» PROVIDED ENTRIES:
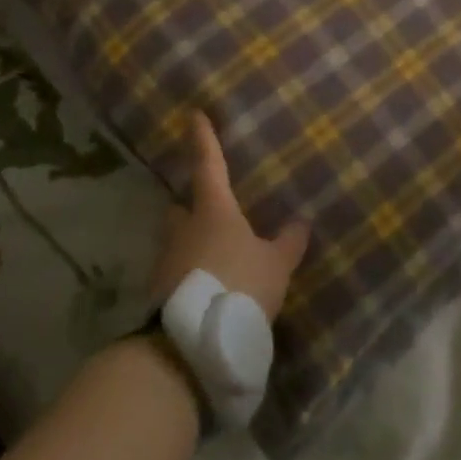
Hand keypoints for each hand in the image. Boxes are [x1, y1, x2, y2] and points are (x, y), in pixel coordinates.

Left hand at [151, 111, 310, 321]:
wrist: (192, 344)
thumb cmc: (239, 286)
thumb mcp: (275, 265)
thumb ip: (288, 243)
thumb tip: (302, 220)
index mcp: (213, 212)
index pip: (209, 166)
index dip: (204, 140)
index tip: (194, 115)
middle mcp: (184, 230)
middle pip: (180, 208)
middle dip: (190, 206)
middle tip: (206, 208)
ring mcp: (166, 263)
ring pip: (176, 242)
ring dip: (189, 244)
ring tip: (212, 256)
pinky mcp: (159, 295)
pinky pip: (176, 274)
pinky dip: (189, 275)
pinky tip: (206, 289)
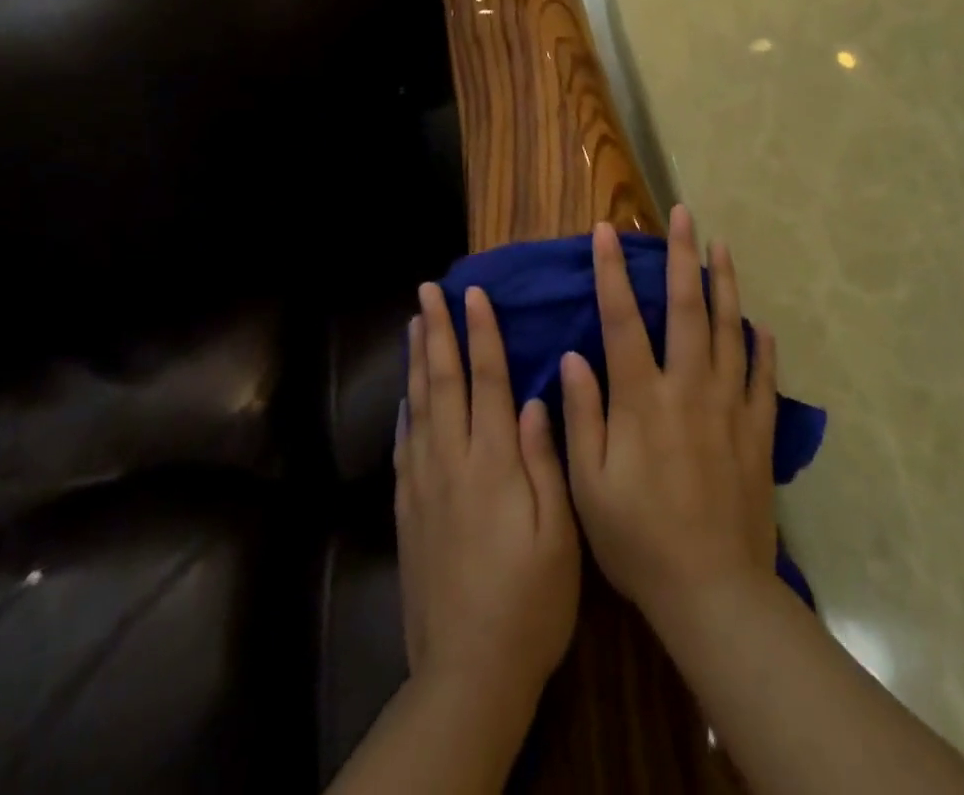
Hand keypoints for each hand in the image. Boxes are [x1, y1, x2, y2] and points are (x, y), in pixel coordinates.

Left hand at [395, 281, 580, 710]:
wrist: (468, 672)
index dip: (481, 333)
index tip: (474, 294)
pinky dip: (404, 412)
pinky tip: (406, 397)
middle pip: (443, 382)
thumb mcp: (559, 534)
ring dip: (417, 360)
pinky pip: (403, 447)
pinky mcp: (408, 513)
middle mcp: (453, 462)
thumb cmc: (531, 601)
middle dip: (437, 332)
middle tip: (428, 291)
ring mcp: (424, 487)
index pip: (487, 380)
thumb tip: (533, 399)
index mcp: (494, 463)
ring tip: (414, 324)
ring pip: (419, 407)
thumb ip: (544, 461)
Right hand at [560, 206, 779, 629]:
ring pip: (728, 329)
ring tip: (721, 245)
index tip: (606, 232)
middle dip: (681, 255)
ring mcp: (729, 404)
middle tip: (682, 215)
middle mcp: (688, 387)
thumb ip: (582, 416)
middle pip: (686, 306)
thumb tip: (574, 356)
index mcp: (642, 398)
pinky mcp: (757, 429)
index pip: (622, 319)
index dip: (611, 272)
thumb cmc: (638, 540)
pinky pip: (762, 375)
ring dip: (724, 283)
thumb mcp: (589, 486)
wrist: (712, 591)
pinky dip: (761, 345)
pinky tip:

» TASK DIRECTIONS: Output everything in the material exactly. Pictures stay out of it.

» EXERCISE ANSWER:
Hand keypoints for each hand in the image. Boxes are [x1, y1, x2, y2] and points are (x, y), in pixel coordinates.

Left hand at [151, 111, 310, 321]:
wrist: (192, 344)
thumb cmc: (239, 286)
thumb mcp: (275, 265)
thumb ip: (288, 243)
thumb tip: (302, 220)
index mcp: (213, 212)
index pip: (209, 166)
index dip: (204, 140)
index tip: (194, 115)
middle mcp: (184, 230)
middle pip: (180, 208)
middle dip: (190, 206)
middle tip: (206, 208)
ring mcp: (166, 263)
ring pip: (176, 242)
ring dip: (189, 244)
ring tip: (212, 256)
pinky mcp: (159, 295)
pinky pip: (176, 274)
pinky dip: (189, 275)
pinky tip: (206, 289)
Hand keypoints for each hand in the image. Boxes are [x1, y1, x2, y2] and points are (x, y), in pixel coordinates.

Left hand at [395, 281, 580, 710]:
wrist: (468, 672)
index dip: (481, 333)
index tip: (474, 294)
pinky dip: (404, 412)
pinky tip: (406, 397)
middle pip: (443, 382)
thumb mcp: (559, 534)
ring dip: (417, 360)
pinky pip: (403, 447)
pinky mcp: (408, 513)
middle mcp: (453, 462)
thumb cmc: (531, 601)
middle dip: (437, 332)
middle tip: (428, 291)
ring mcp: (424, 487)
index pip: (487, 380)
thumb tip: (533, 399)
index mcp: (494, 463)
ring tip: (414, 324)
ring pip: (419, 407)
thumb ip: (544, 461)
Right hand at [560, 206, 779, 629]:
ring pip: (728, 329)
ring tip: (721, 245)
index tip: (606, 232)
middle dip: (681, 255)
ring mcp: (729, 404)
middle tip: (682, 215)
middle mcp: (688, 387)
thumb ip: (582, 416)
middle pip: (686, 306)
thumb tip: (574, 356)
index mcp: (642, 398)
pinky mcp: (757, 429)
index pip: (622, 319)
index dip: (611, 272)
thumb cmc: (638, 540)
pinky pip: (762, 375)
ring dip: (724, 283)
thumb mcp: (589, 486)
wrist: (712, 591)
pinky dip: (761, 345)
pinky tip:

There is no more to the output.